Written by 13 men, Republican healthcare bill limits women's access to contraception and pregnancy coverage

The Senate's plan would defund Planned Parenthood for a year 

Alexandra Wilts
Washington DC
Friday 23 June 2017 18:47 BST
A woman holds a placard as people protest Trump administration policies that threaten the Affordable Care Act, Medicare and Medicaid
A woman holds a placard as people protest Trump administration policies that threaten the Affordable Care Act, Medicare and Medicaid (AFP/Getty Images)

The Senate Republicans’ healthcare bill will make it harder for women to access important health benefits such as birth control and maternity coverage, critics say.

As currently written, the measure, which was drafted by 13 male senators, would defund Planned Parenthood for a year as well as dramatically cut Medicaid, a healthcare programme for low-income Americans that pays for nearly half of all births in the US.
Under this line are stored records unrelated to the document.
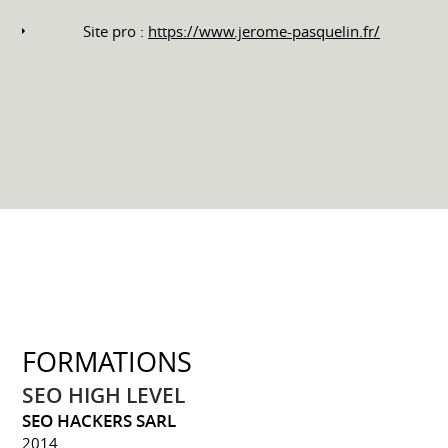
Site pro :
https://www.jerome-pasquelin.fr/
FORMATIONS
SEO HIGH LEVEL
SEO HACKERS SARL
2014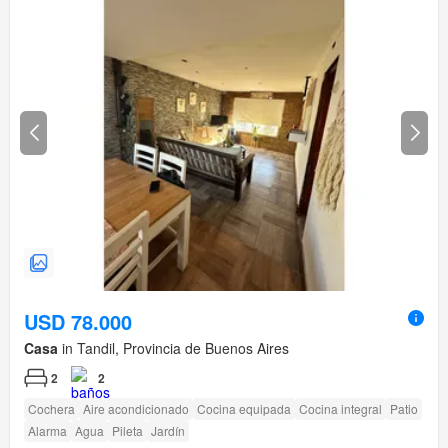
USD 78.000
Casa
in Tandil, Provincia de Buenos Aires
2
2
Cochera
Aire acondicionado
Cocina equipada
Cocina integral
Patio
Alarma
Agua
Pileta
Jardín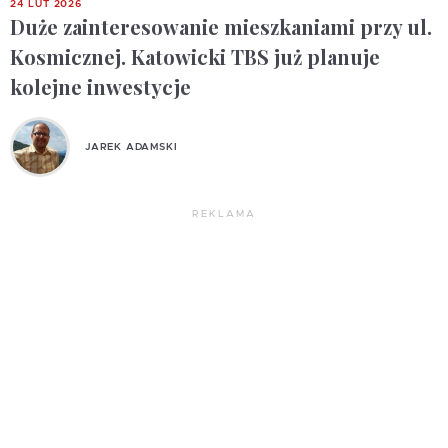
24 LUT 2026
Duże zainteresowanie mieszkaniami przy ul.
Kosmicznej. Katowicki TBS już planuje
kolejne inwestycje
JAREK ADAMSKI
REKLAMA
Currently, about 75% of the public dollars spent on family planning are Medicaid dollars.

According to the Kaiser Family Foundation, clinic-based providers such as Planned Parenthood are important sources of family planning services. A 2013 health survey found that one in three low-income women obtained birth control from a family planning clinic.

A decrease in Medicaid dollars for family planning services could lead to a rise in unexpected pregnancies among low-income women.

“If this is the Senate’s idea of a bill with heart, then the women of America should have fear struck in theirs,” Planned Parenthood President Cecile Richards said in a statement.

“Slashing Medicaid and blocking millions of women from getting preventive care at Planned Parenthood is beyond heartless. One in five women in this country rely on Planned Parenthood for care. They will not stay silent as politicians vote to take away their care and their rights.”

The safety-net provider delivers a wide range of reproductive health services and cancer screenings to more than 2.5 million women, Kaiser reported.

Many Republicans have long been vehement opponents of Planned Parenthood, which also provides abortion services, and have repeatedly attempted to prevent federal funds from going to the provider. Donald Trump has also vowed to defund it.

While the Senate bill does not specifically mention Planned Parenthood, it states that groups primarily engaged in family planning services, reproductive health, and providing abortions – other than abortions that are medically necessary or responses to cases of incest or rape – and whose Medicaid receipts exceeded $350 million in fiscal year 2014 — are barred from receiving federal funding through several health programmes, including Medicaid, for one year.

Planned Parenthood would be considered one of these groups. But Republican senators Susan Collins of Maine and Lisa Murkowski of Alaska are likely to take issue with the defunding of the provider.

Along with stopping the flow of federal money to Planned Parenthood, the Senate bill would also enable states to opt out of having to provide essential health benefits, such as pregnancy and maternity care, to people purchasing individual or small-group insurance plans.

With a majority of 52 senators, Senate Majority Leader Mitch McConnell can only afford to lose two ‘yea’ votes on the healthcare measure. In the event of a 50-50 tie, Vice President Mike Pence would cast the deciding vote.

Four senators have already announced that they are not ready to vote for the bill, and others have expressed concerns.

There is also uncertainty over whether the defunding of Planned Parenthood in the bill would violate Senate rules.

Republicans are using a process known as budget reconciliation to try to pass their healthcare bill – so that they only need 51 votes instead of 60 – meaning that the legislation must be focused on reducing the federal budget deficit.

Any provisions in the bill that are not designed for this purpose may be excluded.